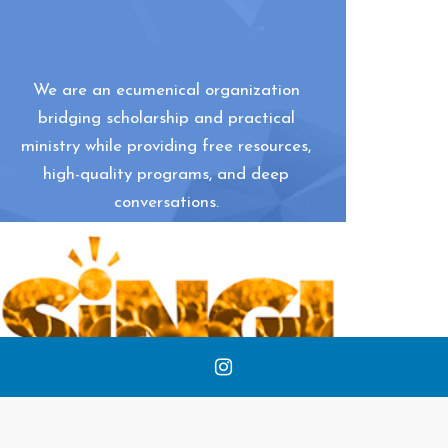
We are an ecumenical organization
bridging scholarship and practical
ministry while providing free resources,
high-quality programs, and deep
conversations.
* * *
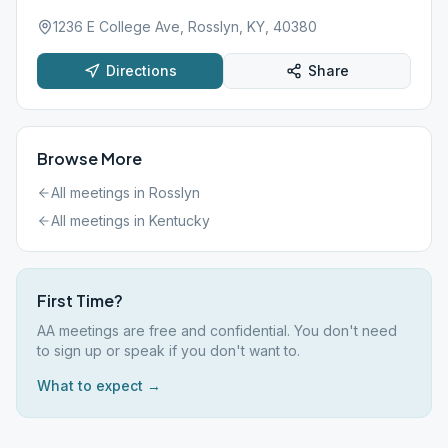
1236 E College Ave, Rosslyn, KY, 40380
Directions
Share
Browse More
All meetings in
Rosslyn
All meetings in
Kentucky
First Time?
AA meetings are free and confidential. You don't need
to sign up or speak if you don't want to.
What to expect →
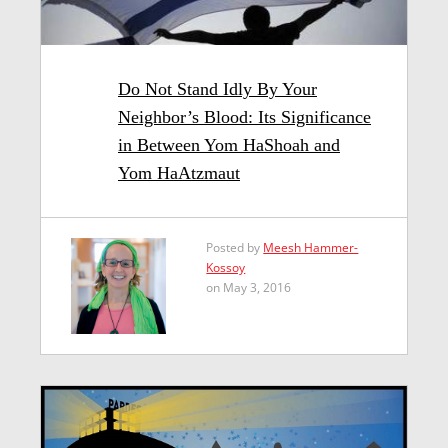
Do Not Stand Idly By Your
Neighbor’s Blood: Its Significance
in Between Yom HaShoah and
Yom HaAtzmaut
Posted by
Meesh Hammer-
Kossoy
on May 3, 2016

§ **Instruction**: Extract from the listing above the lines between the line containing "bridging scholarship and practical" and the line containing "conversations.", keeping both of those lines. Output nothing else.

§ **Task answer**:
bridging scholarship and practical
ministry while providing free resources,
high-quality programs, and deep
conversations.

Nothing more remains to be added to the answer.